*** Opening of Task material ***

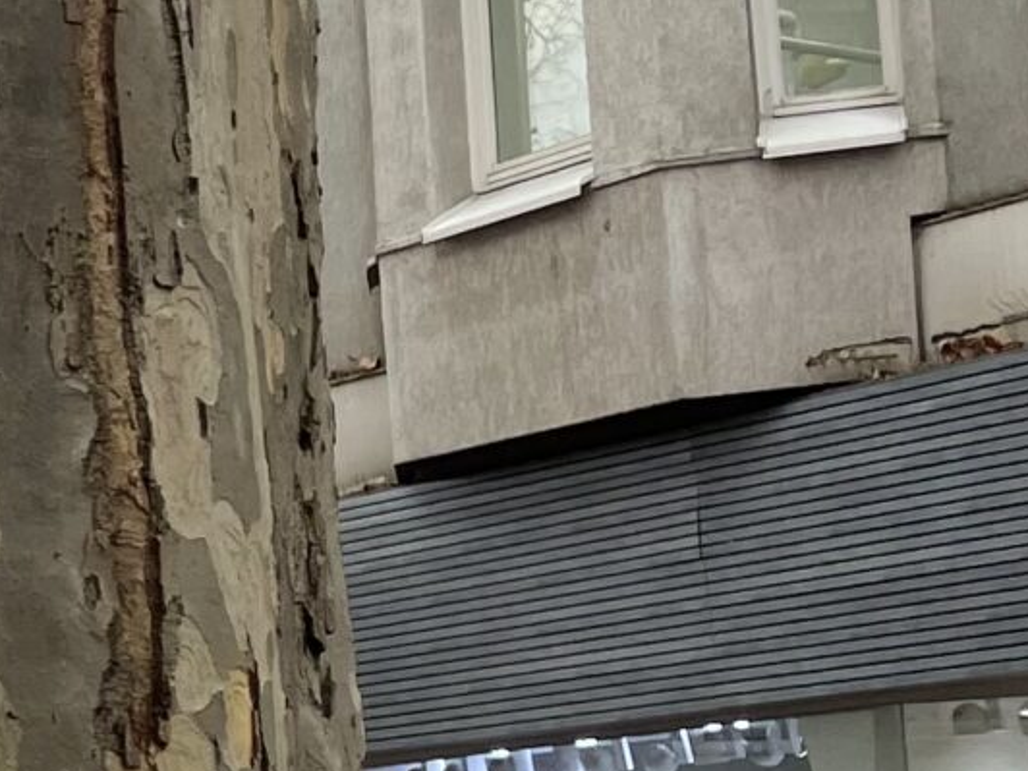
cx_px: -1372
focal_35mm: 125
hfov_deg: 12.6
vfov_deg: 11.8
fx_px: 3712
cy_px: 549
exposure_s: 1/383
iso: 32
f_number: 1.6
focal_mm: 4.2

*** Close of Task material ***
*** Opening of Task material ***

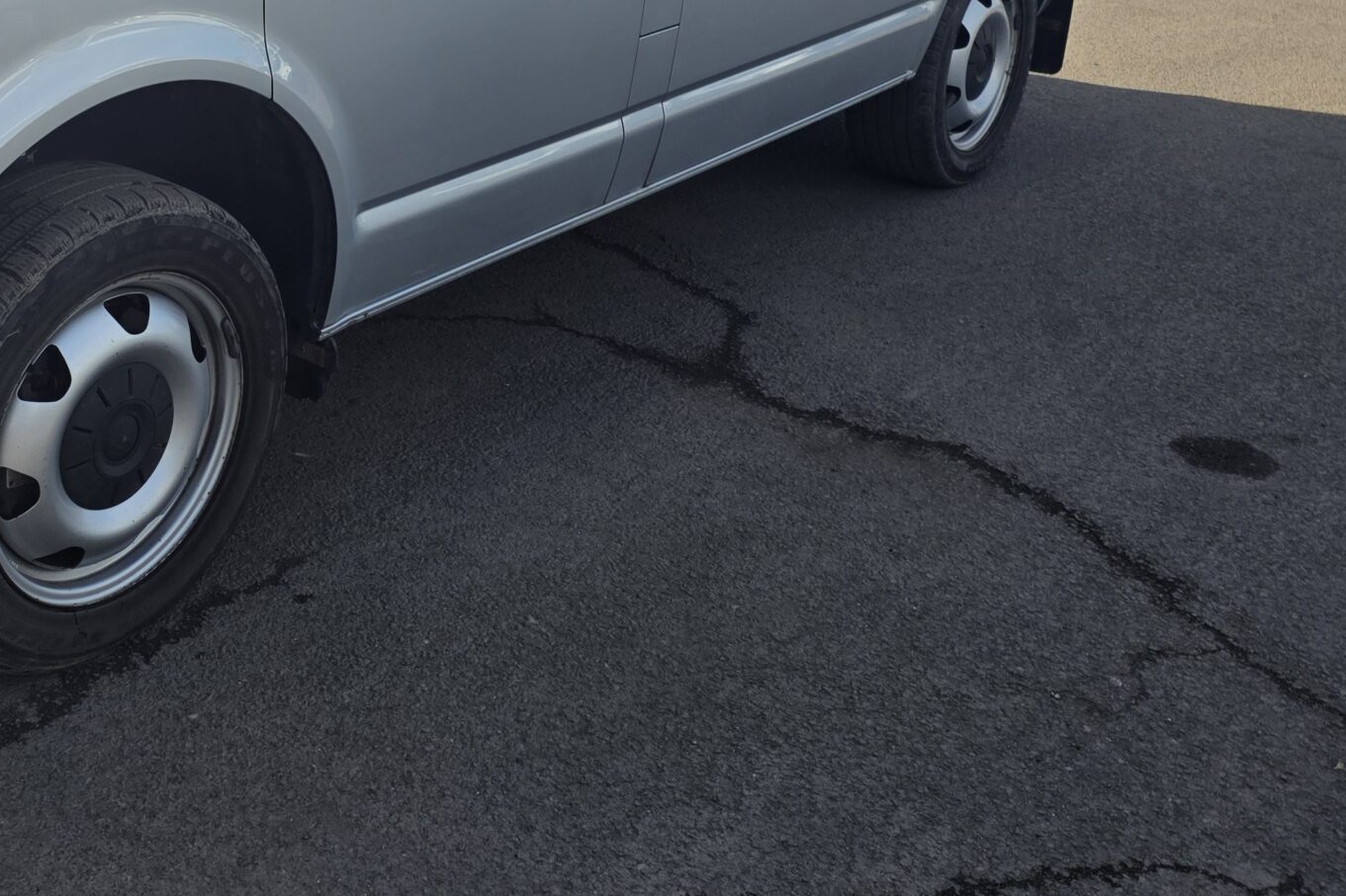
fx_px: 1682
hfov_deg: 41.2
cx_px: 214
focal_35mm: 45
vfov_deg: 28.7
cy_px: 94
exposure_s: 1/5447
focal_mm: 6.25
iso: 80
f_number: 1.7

*** Close of Task material ***

Problem to solve: Copy out, word for word, the part of the entries above that begins at the line with "cx_px: -1372" and ends at the line with "focal_mm: 4.2", including both.

Answer to the problem:
cx_px: -1372
focal_35mm: 125
hfov_deg: 12.6
vfov_deg: 11.8
fx_px: 3712
cy_px: 549
exposure_s: 1/383
iso: 32
f_number: 1.6
focal_mm: 4.2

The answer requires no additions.